NLP-based job recommendation start-up, Roletroll.com, launches algorithmic job-search service in largest US tech and finance markets
June 17, 2014 (Newswire) - Former Goldman Sachs Vice President Adam Grealish launches Roletroll.com, a job recommendation engine for finance and tech jobs. The site uses unstructured data and statistics, collectively known as big data, to match users with jobs based on their unique skills and experiences.
Roletroll is a Brooklyn, NY-based start-up serving New York, Chicago and San Francisco.
Job seekers upload their resumes, and computer programs do the job-search grunt work for them, aggregating jobs from multiple sources and identifying jobs that are a particularly good fit. Already Roletroll has scored over 5 million individual job matches.
Roletroll uses technology, previously applied in quantitative finance to identify profitable trades, to identify profitable jobs. The site's proprietary matching technology draws from the fields of optimization theory, natural language processing and machine learning to identify and score matches.
The emergence of big data as a job-search tool came into sharp focus after the recent $120mm LinkedIn acquisition of Bright.com, which also went beyond traditional boolean search to find people jobs.
Unlike other job sites, Roletroll learns as users interact with jobs. Similar to Pandora, Roletroll tailors its recommendations as job seekers indicate interest in certain jobs. When you like or star a job, Roletroll determines what makes that job a particularly good fit and finds more like it.

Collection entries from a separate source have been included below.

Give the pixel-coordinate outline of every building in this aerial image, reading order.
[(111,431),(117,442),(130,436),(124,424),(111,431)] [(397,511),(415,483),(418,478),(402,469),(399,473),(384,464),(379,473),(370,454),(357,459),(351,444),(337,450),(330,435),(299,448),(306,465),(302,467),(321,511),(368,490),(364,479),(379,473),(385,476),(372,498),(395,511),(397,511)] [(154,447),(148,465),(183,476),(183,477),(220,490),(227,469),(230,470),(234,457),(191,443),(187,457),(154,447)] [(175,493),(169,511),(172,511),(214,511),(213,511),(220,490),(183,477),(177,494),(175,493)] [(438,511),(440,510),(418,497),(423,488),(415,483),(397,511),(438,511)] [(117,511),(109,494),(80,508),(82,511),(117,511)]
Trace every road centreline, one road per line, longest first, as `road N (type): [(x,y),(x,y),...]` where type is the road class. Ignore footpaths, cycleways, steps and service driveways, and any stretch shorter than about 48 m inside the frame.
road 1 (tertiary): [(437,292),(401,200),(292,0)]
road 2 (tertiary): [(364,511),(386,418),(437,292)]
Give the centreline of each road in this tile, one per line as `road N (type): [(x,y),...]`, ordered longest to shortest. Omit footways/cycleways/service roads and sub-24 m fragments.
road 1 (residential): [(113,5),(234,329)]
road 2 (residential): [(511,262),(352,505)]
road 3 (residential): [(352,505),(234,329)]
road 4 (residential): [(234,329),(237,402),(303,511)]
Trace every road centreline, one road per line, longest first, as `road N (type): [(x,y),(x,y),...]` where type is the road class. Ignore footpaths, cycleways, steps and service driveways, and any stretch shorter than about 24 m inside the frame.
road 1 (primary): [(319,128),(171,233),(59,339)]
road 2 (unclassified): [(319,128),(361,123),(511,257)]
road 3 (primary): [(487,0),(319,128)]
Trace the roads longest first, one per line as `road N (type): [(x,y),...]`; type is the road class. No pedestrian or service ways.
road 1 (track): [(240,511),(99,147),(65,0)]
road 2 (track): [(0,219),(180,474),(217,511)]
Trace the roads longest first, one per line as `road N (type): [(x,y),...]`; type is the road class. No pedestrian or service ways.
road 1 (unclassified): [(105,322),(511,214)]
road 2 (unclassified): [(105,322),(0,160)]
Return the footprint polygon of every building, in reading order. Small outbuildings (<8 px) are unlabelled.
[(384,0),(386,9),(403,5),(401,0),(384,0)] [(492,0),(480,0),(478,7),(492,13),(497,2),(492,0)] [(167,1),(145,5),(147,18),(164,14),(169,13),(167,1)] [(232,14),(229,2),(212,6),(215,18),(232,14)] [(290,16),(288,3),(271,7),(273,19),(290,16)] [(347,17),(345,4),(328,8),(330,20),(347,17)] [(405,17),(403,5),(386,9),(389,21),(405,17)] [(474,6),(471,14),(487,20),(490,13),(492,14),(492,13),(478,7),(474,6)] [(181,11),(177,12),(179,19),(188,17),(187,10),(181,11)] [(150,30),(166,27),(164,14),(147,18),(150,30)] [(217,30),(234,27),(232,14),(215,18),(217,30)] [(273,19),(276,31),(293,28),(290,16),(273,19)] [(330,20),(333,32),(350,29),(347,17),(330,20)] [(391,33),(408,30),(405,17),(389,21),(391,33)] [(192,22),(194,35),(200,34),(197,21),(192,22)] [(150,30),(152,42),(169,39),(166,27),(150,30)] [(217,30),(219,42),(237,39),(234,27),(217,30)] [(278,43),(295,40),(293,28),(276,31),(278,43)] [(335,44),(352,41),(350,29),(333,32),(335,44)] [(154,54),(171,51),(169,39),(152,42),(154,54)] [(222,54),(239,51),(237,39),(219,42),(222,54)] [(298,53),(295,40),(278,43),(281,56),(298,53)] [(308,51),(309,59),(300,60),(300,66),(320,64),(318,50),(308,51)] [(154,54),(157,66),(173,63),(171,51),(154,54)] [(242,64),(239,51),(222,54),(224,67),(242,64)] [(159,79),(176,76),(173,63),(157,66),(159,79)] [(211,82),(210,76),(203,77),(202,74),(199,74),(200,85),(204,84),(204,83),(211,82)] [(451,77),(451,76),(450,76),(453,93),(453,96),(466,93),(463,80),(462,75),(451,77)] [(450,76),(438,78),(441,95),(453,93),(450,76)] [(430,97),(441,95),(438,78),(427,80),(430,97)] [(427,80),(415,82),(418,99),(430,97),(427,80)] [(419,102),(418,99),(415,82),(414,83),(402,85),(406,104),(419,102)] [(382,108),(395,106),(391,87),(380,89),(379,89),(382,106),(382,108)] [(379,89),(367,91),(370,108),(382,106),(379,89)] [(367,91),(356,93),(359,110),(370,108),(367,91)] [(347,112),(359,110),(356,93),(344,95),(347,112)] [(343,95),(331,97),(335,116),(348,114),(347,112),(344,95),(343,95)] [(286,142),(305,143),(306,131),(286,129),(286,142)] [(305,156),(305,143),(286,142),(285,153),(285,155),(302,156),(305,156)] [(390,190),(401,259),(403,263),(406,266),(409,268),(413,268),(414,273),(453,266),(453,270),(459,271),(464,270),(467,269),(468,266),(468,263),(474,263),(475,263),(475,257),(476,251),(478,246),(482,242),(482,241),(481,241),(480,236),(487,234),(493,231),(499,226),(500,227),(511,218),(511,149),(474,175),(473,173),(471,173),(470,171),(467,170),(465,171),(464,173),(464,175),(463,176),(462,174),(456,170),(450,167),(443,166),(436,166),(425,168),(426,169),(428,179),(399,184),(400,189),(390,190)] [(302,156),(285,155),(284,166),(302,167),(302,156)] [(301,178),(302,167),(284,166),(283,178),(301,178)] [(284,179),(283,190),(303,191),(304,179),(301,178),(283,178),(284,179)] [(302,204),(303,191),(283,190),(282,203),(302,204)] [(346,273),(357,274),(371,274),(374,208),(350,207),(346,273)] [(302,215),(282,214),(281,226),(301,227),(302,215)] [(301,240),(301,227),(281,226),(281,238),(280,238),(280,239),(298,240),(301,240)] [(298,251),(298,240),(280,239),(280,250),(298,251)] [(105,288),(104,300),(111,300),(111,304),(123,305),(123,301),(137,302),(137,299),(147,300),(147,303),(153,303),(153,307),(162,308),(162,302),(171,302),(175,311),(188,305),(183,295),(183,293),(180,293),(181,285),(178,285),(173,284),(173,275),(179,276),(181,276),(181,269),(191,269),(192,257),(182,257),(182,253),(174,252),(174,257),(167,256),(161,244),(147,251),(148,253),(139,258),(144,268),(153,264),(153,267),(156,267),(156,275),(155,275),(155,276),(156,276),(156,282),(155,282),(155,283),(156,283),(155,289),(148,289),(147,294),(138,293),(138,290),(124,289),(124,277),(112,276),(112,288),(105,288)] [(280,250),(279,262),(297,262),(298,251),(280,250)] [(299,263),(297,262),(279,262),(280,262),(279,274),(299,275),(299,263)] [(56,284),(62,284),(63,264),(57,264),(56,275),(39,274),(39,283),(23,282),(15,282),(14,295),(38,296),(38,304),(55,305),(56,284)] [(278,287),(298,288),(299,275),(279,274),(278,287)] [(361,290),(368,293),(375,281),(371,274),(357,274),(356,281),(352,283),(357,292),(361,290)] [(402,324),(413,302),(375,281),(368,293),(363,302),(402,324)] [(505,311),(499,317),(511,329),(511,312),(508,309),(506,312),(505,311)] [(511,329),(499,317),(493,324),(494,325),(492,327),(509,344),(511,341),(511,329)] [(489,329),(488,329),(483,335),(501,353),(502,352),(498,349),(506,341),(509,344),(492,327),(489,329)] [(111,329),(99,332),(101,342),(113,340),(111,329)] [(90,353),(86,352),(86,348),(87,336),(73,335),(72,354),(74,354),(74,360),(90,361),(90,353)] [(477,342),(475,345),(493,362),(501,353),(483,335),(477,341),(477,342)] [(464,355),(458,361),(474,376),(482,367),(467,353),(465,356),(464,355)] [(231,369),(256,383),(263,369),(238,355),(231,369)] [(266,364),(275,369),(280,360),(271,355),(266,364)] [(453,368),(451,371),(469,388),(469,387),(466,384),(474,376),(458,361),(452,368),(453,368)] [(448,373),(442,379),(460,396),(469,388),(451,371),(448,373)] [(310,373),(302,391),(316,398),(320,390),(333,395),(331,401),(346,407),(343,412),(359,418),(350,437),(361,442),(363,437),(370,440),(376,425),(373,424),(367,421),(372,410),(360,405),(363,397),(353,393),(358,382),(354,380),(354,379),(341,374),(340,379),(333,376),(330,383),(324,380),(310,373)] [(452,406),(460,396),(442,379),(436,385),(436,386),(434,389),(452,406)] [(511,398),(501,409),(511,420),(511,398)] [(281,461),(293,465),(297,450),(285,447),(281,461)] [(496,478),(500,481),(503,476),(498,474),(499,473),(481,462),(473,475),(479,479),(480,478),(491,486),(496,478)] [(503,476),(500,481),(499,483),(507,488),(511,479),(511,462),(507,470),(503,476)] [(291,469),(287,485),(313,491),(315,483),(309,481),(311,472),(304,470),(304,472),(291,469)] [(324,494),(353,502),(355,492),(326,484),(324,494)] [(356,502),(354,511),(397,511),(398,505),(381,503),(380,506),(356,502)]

Roletroll's specific focus on software development and finance allow for a deep dive into the nuances of tech and finance careers, picking up where larger aggregators leave off. The site sources jobs from specialized job boards and niche sites as well as those more frequently trafficked.
Centralized job search and tailored matches give users a personalized and targeted job-search experience. This comes at a time when hiring has picked up and more workers are entering the marketplace. Roletroll's user base includes active job seekers, in addition to those already employed who lack the time to perform a full search but are interested in hearing about a "perfect fit."
Scott Dobroski, career trend analyst at Glassdoor, has seen increases in job-seeker confidence.
"People are looking for a better fit, greater satisfaction and in some cases, a bigger paycheck," he said. "And now more than ever, people are doing a lot research about new potential opportunities and in the age of the Internet, you can get an exponentially better sense of what that job may actually entail."
Roletroll's first success story came from the founder. Mr. Grealish was engaged in a job search in early 2010. After growing frustrated with the tools available, he started coding.
The algorithms he built identified numerous jobs worth pursuing, some of which led to offers. Mr. Grealish was able to leverage those offers in the notoriously difficult Goldman Sachs interview process to secure a place on the FICC trading floor in New York.
"I was frustrated by how impersonal and unfocused jobs search was," said founder Adam Grealish. "Job seekers need full coverage of jobs in their space with results tailored to their specific skills. Roletroll fills that gap. It's Kayak meets OKCupid for jobs."
With its launch, Roletroll makes this matching technology available to all tech and finance job seekers.
Roletroll is a job recommendation engine for the tech and finance communities that uses big data to match people with jobs. Roletroll uses natural language processing and extensive machine learning to adapt to users preferences and provide hyper-personalized job matches.
Before founding Roletroll, Adam Grealish was Vice President at Goldman Sachs where he traded macro credit and structured products. Prior to that, he worked as a 'quant' at New York Life Investment Management. Adam graduated with Honors from the University of Chicago where he studied Economics and worked as Research Assistant to Nobel-laureate economist James Heckman.